*** Begin section ***

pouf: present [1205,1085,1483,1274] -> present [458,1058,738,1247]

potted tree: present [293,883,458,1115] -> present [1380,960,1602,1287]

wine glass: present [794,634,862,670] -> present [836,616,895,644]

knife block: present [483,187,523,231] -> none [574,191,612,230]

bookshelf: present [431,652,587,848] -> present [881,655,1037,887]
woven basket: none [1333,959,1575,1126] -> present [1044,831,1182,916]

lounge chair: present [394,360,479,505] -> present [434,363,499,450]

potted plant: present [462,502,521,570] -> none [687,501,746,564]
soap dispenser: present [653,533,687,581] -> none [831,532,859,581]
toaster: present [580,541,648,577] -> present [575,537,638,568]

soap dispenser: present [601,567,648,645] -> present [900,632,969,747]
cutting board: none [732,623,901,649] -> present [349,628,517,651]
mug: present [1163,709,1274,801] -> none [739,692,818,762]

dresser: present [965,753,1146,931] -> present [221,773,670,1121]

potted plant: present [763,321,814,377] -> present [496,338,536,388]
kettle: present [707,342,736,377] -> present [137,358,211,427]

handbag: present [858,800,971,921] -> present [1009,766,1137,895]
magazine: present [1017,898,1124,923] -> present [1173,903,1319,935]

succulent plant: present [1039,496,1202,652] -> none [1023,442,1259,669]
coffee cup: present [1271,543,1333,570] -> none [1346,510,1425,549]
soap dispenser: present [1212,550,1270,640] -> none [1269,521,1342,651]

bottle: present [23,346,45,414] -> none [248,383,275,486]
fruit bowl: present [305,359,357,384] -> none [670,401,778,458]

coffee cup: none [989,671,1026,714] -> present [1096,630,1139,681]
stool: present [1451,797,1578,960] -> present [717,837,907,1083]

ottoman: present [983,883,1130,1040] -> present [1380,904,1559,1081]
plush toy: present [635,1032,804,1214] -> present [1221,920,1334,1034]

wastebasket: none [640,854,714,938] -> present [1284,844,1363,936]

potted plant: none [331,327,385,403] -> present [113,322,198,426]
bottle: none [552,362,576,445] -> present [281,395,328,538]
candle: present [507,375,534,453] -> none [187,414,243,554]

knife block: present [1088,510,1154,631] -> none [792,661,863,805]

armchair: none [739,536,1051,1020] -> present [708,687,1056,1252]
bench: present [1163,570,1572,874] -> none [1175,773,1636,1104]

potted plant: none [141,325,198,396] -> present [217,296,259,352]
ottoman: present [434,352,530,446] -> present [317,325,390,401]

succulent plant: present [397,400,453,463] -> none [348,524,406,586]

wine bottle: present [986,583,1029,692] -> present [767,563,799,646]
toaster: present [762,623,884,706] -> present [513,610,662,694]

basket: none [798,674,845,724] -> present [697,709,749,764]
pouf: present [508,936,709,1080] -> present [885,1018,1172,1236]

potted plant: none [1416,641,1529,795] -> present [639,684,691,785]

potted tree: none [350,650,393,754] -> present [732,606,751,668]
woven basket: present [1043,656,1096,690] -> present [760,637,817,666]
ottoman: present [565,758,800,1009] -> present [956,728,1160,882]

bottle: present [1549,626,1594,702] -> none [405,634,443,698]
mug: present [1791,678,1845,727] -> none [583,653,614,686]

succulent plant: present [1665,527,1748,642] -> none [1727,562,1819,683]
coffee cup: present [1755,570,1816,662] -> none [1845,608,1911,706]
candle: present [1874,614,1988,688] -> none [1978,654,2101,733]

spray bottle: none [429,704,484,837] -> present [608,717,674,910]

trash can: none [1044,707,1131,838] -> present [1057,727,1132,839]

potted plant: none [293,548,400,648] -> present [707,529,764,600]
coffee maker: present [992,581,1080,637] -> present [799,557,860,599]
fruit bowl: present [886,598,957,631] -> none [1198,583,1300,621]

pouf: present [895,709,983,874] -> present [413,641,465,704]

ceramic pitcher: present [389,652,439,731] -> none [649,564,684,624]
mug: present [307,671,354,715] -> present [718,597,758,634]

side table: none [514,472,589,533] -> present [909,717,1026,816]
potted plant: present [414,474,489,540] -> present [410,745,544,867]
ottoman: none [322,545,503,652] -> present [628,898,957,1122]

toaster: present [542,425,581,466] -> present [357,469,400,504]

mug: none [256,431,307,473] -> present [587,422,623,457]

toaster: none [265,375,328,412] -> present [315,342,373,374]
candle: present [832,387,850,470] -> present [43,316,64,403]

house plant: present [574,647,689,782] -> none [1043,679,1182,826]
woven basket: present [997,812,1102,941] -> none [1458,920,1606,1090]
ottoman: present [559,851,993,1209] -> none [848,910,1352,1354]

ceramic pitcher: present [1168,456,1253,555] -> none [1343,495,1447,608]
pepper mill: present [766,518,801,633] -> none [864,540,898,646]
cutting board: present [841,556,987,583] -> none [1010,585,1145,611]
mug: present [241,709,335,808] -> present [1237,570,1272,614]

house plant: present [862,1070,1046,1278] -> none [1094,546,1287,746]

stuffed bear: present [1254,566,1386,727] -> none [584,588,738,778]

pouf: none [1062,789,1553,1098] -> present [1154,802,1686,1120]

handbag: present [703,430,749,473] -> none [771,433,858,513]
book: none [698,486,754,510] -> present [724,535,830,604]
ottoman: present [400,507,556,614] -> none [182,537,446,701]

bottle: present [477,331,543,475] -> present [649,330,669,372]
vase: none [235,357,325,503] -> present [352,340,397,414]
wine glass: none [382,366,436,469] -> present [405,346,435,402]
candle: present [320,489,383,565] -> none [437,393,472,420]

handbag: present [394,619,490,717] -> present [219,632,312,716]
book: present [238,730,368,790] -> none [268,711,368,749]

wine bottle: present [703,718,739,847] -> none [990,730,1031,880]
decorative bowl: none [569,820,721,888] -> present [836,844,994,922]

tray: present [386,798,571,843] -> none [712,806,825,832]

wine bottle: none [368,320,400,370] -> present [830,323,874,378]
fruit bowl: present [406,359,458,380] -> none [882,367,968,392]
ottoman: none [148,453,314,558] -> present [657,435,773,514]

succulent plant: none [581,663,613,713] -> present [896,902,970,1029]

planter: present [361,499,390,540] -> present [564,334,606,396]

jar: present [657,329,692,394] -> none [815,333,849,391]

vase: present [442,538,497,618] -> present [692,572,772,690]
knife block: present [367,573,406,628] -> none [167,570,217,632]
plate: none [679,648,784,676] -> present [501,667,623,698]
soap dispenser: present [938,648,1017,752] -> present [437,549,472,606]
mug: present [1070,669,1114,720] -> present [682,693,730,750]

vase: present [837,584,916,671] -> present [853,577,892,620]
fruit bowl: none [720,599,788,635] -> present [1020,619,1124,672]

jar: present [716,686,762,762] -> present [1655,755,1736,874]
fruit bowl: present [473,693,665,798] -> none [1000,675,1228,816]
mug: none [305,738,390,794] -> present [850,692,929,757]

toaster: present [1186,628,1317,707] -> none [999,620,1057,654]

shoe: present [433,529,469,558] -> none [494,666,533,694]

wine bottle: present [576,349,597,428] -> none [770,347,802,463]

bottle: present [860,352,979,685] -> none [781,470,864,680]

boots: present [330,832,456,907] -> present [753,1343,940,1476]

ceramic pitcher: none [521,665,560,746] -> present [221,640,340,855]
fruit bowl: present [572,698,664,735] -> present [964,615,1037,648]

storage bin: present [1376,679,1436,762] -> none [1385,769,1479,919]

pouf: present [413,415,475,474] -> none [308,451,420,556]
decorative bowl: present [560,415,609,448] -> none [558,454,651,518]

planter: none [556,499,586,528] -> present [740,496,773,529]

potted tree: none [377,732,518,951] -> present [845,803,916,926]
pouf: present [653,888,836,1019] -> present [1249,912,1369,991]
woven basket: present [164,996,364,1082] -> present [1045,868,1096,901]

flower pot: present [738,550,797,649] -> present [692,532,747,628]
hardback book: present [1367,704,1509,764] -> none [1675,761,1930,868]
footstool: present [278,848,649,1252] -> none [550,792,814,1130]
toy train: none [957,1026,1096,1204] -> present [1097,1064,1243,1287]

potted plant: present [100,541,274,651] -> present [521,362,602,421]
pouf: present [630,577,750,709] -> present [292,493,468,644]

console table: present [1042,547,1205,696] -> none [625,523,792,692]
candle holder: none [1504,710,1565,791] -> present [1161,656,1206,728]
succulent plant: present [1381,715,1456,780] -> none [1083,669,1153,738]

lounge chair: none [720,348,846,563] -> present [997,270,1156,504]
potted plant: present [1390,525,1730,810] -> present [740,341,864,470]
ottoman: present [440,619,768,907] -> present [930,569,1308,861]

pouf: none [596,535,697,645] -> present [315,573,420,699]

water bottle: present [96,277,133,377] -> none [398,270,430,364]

*** End section ***

**PROBLEM TO SOLVE**
Above are the entries; repeat their lines exactly, from the first through the one that contains "woven basket: none".

**EXERCISE OUTPUT**
pouf: present [1205,1085,1483,1274] -> present [458,1058,738,1247]

potted tree: present [293,883,458,1115] -> present [1380,960,1602,1287]

wine glass: present [794,634,862,670] -> present [836,616,895,644]

knife block: present [483,187,523,231] -> none [574,191,612,230]

bookshelf: present [431,652,587,848] -> present [881,655,1037,887]
woven basket: none [1333,959,1575,1126] -> present [1044,831,1182,916]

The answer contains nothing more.